● **Work required**: A stretch of the entries below is to be set down exactly, running from the line with "2nd parameter. If" through the line with "shifted array element.", both included, and no other line.

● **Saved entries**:

== Segment start ==

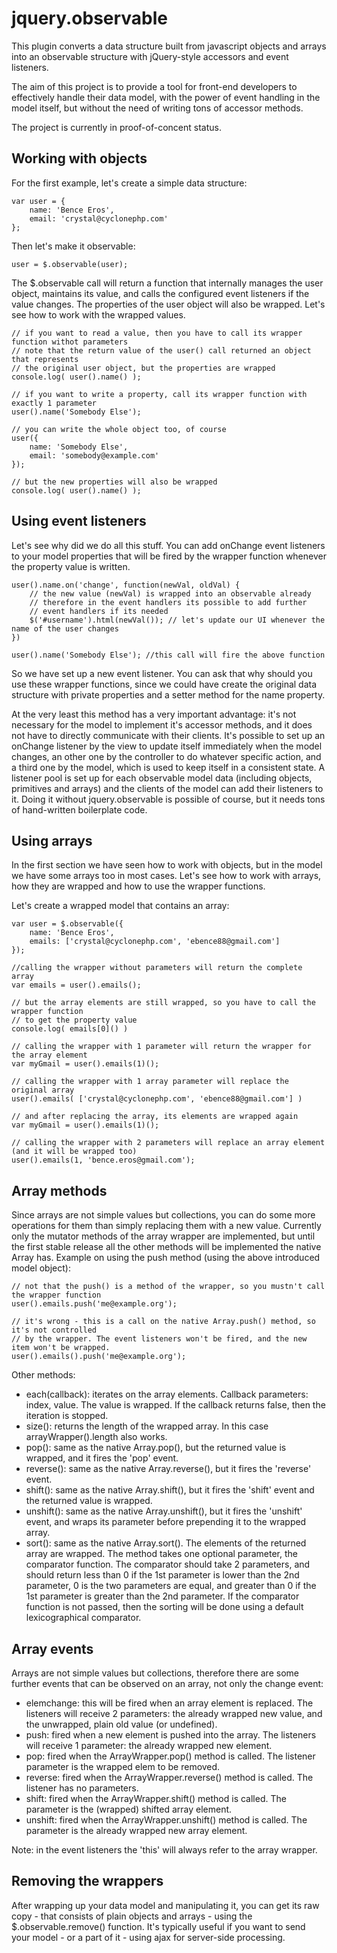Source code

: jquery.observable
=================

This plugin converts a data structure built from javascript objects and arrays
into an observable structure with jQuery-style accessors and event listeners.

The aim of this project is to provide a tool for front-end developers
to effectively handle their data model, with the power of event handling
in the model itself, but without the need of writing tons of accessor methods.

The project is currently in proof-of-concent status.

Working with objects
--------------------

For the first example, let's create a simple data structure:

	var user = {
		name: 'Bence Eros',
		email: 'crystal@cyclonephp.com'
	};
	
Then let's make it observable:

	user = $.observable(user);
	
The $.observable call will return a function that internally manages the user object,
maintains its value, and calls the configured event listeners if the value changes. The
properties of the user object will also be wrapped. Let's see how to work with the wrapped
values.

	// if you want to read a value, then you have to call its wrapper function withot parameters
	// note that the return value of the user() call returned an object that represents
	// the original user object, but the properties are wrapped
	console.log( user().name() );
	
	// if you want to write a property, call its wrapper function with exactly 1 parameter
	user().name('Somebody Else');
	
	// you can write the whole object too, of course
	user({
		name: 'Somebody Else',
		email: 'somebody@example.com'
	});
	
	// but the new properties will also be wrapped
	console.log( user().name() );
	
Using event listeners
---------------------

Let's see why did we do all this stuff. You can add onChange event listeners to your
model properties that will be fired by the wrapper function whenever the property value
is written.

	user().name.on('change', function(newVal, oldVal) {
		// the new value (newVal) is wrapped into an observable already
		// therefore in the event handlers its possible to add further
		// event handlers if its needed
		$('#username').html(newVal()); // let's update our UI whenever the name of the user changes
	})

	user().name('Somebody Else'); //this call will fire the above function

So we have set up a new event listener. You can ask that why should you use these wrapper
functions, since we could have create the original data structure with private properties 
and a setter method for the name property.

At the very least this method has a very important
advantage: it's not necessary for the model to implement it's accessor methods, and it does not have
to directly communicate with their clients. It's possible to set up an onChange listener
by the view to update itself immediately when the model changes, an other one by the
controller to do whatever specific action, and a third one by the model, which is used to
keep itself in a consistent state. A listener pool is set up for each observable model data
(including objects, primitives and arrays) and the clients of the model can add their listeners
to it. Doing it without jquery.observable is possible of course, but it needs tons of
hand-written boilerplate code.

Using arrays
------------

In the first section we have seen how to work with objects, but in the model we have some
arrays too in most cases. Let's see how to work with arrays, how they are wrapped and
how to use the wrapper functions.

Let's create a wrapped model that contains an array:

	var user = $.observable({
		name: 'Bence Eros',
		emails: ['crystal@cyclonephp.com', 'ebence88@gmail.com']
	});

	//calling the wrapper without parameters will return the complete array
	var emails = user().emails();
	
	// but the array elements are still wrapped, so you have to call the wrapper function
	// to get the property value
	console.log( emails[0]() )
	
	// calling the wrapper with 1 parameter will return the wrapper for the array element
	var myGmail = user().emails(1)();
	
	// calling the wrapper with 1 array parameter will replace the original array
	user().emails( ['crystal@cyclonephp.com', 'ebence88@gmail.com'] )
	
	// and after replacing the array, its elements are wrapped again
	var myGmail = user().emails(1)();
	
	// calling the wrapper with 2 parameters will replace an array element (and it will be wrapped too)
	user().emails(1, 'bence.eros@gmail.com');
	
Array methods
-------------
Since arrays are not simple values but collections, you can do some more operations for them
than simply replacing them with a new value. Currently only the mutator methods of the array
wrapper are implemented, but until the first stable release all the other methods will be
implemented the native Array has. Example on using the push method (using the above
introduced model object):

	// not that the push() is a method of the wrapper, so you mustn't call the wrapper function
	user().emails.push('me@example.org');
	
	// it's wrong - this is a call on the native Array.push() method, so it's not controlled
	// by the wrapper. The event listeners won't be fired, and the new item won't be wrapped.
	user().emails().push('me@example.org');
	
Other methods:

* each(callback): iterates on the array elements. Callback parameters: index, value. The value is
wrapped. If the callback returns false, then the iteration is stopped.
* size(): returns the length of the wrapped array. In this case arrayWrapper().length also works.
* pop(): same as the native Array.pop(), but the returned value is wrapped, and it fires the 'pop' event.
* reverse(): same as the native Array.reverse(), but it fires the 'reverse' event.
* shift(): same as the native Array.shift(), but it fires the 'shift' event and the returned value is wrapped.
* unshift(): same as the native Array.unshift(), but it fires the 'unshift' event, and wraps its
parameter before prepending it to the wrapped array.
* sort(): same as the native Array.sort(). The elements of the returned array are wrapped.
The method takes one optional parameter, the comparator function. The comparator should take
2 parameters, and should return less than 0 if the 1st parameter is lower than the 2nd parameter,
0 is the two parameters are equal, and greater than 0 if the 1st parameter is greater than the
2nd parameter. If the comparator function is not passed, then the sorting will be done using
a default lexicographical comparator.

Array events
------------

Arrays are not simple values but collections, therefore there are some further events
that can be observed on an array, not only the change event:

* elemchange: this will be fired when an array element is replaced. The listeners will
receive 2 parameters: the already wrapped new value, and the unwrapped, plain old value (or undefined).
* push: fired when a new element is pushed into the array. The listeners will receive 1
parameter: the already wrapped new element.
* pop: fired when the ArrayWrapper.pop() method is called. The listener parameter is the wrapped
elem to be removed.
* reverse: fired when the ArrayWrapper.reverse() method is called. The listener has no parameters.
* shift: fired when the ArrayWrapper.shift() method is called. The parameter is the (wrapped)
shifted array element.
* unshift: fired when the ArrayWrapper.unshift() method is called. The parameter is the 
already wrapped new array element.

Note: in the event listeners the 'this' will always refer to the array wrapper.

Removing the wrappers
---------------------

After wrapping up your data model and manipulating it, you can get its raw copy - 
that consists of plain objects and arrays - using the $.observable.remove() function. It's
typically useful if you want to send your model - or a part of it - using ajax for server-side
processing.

== Segment end ==
== Segment start ==

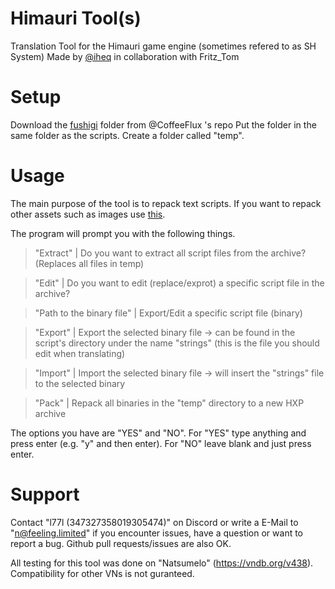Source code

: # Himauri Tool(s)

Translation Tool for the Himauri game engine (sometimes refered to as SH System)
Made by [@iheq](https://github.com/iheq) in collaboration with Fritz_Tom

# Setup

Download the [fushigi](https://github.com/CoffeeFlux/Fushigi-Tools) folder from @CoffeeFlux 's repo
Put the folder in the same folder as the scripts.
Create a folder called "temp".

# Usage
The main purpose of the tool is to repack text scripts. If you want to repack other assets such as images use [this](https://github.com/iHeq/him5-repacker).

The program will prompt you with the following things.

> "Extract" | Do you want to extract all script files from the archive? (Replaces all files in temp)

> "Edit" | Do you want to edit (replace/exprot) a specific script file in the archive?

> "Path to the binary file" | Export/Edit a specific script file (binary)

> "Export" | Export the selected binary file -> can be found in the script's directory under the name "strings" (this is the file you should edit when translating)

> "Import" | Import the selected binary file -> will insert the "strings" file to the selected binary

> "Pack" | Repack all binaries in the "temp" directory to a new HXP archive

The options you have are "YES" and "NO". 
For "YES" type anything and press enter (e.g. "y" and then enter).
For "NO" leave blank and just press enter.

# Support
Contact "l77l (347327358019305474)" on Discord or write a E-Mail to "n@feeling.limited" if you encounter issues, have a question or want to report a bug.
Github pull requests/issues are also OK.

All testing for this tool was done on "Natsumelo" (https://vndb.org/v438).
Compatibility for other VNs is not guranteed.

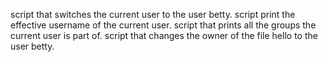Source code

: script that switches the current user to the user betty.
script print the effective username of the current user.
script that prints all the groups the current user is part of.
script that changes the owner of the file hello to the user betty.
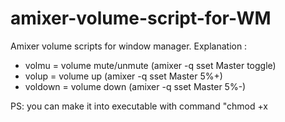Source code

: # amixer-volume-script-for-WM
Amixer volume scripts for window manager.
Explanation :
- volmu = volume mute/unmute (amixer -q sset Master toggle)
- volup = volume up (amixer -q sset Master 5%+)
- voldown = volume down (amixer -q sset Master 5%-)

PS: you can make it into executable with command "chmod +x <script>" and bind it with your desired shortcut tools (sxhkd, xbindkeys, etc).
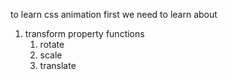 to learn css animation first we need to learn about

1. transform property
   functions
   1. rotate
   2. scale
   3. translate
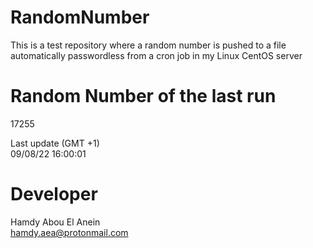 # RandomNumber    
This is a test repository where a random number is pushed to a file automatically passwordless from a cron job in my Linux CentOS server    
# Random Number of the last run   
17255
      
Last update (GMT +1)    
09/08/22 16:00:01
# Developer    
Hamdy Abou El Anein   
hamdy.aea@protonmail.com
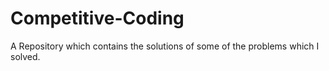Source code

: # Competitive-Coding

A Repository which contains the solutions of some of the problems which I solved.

== Segment end ==

● **Answer section**:
2nd parameter. If the comparator function is not passed, then the sorting will be done using
a default lexicographical comparator.

Array events
------------

Arrays are not simple values but collections, therefore there are some further events
that can be observed on an array, not only the change event:

* elemchange: this will be fired when an array element is replaced. The listeners will
receive 2 parameters: the already wrapped new value, and the unwrapped, plain old value (or undefined).
* push: fired when a new element is pushed into the array. The listeners will receive 1
parameter: the already wrapped new element.
* pop: fired when the ArrayWrapper.pop() method is called. The listener parameter is the wrapped
elem to be removed.
* reverse: fired when the ArrayWrapper.reverse() method is called. The listener has no parameters.
* shift: fired when the ArrayWrapper.shift() method is called. The parameter is the (wrapped)
shifted array element.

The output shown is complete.